No. No, it didn't.
First off, what is libertarianism? Well, that depends on who you ask. There are the more mainstream libertarians (basically classical liberals) like Charles Murray who believe in a limited government that protects the life, liberty, and property of its citizens while doing little else. There is also a more consistent and radical wing of libertarianism which follows in the tradition of Murray Rothbard. The mainstream libertarians tend to be more pragmatic while the Rothbardians are more principled. These more consistent libertarians advocate a strict application of the non-aggression principle (it is always wrong to initiate aggression). If you're wondering what any of this has to do with polyamory, so am I.
Libertarian political theory (in both forms) is not a comprehensive ethical system. Belief in limited government doesn't logically lead to sexual degeneracy. The non-aggression principle isn't prescriptive at all. It is proscriptive. It can only tell one what not to do. It cannot tell me, for instance, whether or not it is morally acceptable for one to smoke marijuana. It can only tell me that it is wrong to stop someone from doing so at gunpoint. Following the non-aggression principle certainly doesn't lead to the sort of sexual perversion described in the article above.

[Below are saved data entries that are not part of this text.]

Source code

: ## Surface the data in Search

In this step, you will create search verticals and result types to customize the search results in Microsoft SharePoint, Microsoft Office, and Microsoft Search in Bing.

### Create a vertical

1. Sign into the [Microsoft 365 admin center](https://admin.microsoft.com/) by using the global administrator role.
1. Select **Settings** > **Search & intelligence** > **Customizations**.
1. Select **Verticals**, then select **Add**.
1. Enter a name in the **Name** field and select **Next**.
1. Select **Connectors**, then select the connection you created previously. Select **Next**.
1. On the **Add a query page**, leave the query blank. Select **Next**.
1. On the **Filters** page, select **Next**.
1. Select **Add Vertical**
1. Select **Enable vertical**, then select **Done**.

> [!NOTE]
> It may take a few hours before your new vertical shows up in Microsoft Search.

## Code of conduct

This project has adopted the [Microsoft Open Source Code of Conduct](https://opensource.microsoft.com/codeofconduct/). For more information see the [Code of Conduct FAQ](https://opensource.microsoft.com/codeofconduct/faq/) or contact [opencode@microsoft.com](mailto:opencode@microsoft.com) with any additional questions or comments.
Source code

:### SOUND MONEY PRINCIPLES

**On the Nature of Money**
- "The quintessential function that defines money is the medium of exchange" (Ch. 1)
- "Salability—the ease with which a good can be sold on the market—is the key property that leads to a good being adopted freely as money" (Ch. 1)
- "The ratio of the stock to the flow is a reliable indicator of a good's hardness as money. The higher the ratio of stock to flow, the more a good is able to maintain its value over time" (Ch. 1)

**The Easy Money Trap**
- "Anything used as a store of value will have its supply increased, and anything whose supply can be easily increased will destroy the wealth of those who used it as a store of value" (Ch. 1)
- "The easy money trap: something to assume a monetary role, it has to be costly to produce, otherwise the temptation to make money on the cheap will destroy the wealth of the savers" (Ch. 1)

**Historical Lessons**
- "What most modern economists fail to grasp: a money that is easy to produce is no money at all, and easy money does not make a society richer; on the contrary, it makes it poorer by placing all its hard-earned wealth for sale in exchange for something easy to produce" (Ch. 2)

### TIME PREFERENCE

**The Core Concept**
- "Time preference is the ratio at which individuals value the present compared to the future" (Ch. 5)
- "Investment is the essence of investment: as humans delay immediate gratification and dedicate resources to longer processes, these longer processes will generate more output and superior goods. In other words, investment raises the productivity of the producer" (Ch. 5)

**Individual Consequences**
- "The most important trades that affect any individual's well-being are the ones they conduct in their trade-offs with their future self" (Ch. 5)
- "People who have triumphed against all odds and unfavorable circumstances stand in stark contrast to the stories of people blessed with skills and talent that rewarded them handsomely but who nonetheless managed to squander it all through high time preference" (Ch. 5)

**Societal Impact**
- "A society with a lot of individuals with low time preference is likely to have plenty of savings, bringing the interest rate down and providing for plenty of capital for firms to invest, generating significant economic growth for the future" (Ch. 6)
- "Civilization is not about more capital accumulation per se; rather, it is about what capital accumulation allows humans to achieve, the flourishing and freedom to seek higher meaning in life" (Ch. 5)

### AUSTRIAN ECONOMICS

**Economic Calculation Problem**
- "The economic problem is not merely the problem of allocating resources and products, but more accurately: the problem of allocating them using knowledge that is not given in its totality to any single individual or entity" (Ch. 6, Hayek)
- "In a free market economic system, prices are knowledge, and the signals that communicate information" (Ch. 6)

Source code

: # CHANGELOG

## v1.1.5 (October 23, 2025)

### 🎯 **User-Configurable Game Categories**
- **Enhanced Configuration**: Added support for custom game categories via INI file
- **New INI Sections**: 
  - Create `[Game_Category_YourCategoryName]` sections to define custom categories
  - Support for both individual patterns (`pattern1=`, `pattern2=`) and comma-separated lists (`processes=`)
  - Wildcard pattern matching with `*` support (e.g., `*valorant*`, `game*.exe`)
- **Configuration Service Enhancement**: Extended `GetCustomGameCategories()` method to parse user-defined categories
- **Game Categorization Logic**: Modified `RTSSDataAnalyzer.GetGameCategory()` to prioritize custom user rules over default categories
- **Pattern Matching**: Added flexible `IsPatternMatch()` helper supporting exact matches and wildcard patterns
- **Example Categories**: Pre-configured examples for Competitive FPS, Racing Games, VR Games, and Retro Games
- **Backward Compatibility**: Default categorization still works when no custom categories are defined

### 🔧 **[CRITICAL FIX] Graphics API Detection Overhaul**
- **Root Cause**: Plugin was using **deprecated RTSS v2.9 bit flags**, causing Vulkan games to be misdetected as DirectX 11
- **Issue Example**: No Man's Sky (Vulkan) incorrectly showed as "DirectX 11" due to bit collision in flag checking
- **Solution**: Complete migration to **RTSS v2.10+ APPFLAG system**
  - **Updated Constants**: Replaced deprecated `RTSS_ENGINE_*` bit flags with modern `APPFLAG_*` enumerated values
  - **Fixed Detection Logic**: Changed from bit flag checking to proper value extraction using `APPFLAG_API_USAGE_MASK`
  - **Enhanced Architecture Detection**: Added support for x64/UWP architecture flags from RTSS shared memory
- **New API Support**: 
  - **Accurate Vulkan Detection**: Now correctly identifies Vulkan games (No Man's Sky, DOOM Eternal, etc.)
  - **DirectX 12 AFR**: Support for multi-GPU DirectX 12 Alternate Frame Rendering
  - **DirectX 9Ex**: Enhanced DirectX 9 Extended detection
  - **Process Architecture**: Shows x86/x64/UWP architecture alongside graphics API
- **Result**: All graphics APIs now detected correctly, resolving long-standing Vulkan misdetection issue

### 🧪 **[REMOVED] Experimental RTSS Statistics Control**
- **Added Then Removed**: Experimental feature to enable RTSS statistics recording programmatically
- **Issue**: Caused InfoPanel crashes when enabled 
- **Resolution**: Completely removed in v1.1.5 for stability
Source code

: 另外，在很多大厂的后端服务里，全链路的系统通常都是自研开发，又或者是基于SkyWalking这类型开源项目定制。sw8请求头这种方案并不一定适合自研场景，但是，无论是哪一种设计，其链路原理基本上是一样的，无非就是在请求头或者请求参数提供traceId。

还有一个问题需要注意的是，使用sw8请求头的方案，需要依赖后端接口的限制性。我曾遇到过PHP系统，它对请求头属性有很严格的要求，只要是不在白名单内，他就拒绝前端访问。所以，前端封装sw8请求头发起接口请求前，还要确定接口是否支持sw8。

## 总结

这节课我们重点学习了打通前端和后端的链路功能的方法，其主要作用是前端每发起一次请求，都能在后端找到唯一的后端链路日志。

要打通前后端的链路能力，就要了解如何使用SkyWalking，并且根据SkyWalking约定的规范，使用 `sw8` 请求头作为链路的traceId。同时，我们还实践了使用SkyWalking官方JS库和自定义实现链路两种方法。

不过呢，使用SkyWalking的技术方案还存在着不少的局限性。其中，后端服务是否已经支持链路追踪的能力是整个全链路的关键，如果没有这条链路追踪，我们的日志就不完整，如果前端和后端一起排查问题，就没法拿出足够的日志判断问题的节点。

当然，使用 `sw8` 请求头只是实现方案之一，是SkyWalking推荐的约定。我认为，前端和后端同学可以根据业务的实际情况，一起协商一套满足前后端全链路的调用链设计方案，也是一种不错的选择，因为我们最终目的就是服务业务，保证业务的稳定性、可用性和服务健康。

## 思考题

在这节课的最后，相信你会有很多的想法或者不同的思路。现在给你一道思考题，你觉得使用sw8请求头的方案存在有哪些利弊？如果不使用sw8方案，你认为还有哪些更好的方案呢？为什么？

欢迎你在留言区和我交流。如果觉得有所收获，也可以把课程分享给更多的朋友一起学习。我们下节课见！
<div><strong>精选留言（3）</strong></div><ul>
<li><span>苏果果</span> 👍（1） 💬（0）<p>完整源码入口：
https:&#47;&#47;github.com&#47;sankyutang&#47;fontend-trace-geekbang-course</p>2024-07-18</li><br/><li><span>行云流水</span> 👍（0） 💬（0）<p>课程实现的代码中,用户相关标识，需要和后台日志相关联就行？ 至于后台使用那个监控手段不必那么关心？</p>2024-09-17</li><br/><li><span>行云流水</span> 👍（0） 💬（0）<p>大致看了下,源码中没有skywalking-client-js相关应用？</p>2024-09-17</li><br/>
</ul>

What led the author to polyamory was not libertarianism but rebellion against God. She gives herself away when she says
The first authority I came to see as illegitimate was government, shortly after discovering Ron Paul in 2008. I stumbled upon his campaign like a rabbit hole that led me to question all of society’s rules. Soon after, I started to question my religion—Christianity. How much of it had been made up, twisted, and contrived—in collusion with the government—to support the powers that be?So Ron Paul led you to polyamory, eh? I find that hard to believe considering the fact that he, like me, is a Southern Baptist and is about as square as square can be. Ron Paul is a libertarian. He is also a Bible-believing Christian. He doesn't see any contradiction between the two. Neither do I. Maybe that's because there is no logical connection between libertarian political theory and sexual deviancy.
So, who's right about libertarianism? The author of this article seems to think that libertarianism, sexual deviancy, and rebellion against God all go hand in hand. The man who once ran for president on the Libertarian Party ticket disagrees. Something makes me think Ron Paul understands libertarianism better than this sexually amorous atheist.
Polyamory may be next, but don't blame libertarianism.